Die „Kaiserin aus Köln“ wurde vor 2.000 Jahren am Rhein geboren
Geboren wurde Agrippina am 6. November im Jahr 15 n. Chr. in Köln, verließ die Stadt aber schon nach einem Jahr. Sie stammte aus einer einflussreichen Familie – Kaiser Augustus war ihr Urgroßvater – und war in ein mächtiges Familiengeflecht eingebunden, zu dem auch Onkel Caligula gehörte. Weil viele, aber kurze Ehen in dieser Zeit üblich waren, hat man den Stammbaum des julisch-claudischen Kaiserhauses in dieser Ausstellung etwas verschlankt. Die wichtigsten Vertreter sind als Porträtbüsten in Köln vertreten. Aus erster Ehe stammt ihr Sohn Nero, den sie unbedingt zum Kaiser machen wollte. Das gelang ihr auch, nachdem sie ihren dritten Ehemann, Kaiser Claudius, vergiftet hatte. Nero allerdings zeigte wenig Dankbarkeit: 59 n. Chr., nur fünf Jahre nach Claudius’ Tod, ließ er seine Mutter ermorden. Anschließend gab er den Befehl, alle ihre Statuen zu zerstören. Bis auf die eine. Zugleich wurden Münzen mit ihrer Abbildung aus dem Verkehr gezogen.
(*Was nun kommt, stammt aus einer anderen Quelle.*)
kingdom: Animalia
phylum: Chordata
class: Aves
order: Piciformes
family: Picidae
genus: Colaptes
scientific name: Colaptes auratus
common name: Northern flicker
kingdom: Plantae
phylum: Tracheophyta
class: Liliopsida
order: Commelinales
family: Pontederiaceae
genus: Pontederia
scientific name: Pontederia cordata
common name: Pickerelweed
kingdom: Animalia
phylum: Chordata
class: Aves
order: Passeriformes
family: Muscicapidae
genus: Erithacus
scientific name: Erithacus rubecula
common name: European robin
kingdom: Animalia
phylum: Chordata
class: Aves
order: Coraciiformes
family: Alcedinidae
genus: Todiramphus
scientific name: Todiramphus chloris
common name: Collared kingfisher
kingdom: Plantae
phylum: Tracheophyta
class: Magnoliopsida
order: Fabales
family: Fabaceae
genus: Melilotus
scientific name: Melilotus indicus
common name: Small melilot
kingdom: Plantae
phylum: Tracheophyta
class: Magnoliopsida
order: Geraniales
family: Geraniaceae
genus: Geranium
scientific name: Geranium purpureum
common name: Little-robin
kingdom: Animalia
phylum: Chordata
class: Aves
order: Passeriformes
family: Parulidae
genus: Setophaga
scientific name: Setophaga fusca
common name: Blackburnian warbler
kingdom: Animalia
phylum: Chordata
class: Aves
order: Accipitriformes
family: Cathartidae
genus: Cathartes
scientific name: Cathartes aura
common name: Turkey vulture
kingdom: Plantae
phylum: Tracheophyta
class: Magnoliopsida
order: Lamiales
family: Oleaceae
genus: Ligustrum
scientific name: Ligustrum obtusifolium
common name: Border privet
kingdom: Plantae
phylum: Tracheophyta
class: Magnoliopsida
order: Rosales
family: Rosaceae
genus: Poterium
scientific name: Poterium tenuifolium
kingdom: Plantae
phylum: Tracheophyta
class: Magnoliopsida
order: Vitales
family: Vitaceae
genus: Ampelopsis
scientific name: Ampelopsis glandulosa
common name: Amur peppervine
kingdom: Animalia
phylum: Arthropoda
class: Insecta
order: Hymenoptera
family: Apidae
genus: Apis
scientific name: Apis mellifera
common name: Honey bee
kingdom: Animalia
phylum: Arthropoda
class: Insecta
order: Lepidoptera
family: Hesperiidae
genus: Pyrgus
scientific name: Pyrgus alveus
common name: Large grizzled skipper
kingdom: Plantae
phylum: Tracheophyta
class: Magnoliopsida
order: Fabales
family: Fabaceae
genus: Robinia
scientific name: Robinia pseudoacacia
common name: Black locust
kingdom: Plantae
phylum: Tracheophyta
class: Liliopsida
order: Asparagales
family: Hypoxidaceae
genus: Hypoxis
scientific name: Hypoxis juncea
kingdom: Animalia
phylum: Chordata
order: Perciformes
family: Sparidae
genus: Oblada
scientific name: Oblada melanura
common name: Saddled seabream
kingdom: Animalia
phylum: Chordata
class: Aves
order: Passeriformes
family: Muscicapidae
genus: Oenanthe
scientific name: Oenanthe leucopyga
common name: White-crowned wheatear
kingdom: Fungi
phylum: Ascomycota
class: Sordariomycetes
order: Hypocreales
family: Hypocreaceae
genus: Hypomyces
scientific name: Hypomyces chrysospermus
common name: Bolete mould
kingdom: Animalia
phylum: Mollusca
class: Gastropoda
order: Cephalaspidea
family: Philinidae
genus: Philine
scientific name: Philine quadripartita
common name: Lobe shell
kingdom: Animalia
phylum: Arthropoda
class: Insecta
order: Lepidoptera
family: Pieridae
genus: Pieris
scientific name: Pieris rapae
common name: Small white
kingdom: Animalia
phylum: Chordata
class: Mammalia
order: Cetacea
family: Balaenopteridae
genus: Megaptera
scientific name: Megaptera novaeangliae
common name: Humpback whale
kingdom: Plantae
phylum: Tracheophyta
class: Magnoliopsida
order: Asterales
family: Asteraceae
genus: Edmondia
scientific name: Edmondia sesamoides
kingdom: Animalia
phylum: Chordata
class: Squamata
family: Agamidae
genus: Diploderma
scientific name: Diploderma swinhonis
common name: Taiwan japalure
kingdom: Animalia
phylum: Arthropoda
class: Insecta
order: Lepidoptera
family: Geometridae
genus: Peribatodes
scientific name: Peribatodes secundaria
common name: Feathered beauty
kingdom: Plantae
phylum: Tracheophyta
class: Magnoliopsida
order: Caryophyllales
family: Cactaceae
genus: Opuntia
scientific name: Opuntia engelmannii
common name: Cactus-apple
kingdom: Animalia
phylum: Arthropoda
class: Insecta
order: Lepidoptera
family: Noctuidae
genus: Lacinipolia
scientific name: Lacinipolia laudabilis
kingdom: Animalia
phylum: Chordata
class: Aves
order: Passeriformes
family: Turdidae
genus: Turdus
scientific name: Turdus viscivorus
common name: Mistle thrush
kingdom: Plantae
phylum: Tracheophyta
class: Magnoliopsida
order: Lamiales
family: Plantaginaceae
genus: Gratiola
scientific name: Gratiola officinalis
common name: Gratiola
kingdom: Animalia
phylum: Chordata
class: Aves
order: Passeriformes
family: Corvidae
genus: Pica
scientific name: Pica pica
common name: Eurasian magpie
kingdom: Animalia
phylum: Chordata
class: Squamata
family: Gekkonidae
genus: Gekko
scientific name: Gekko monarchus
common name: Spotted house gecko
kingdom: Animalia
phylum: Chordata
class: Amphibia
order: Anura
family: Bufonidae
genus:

Im Mittelalter und vor allem in Köln übersieht man ihre dunklen Seiten gerne
Wie man sich diese Intrigen und Machtspiele vorzustellen hat, war mindestens 13 Mal Thema von Filmen und TV-Serien. Aus dreien sind in dieser Ausstellung Ausschnitte zu sehen: Der älteste ist ein Stummfilm aus dem Jahr 1910, den (vorerst) letzten mit dem Titel „Nero – die dunkle Seite der Macht“ drehte Paul Marcus im Jahr 2004. Matthias Habicht spielte darin den Philosophen Seneca.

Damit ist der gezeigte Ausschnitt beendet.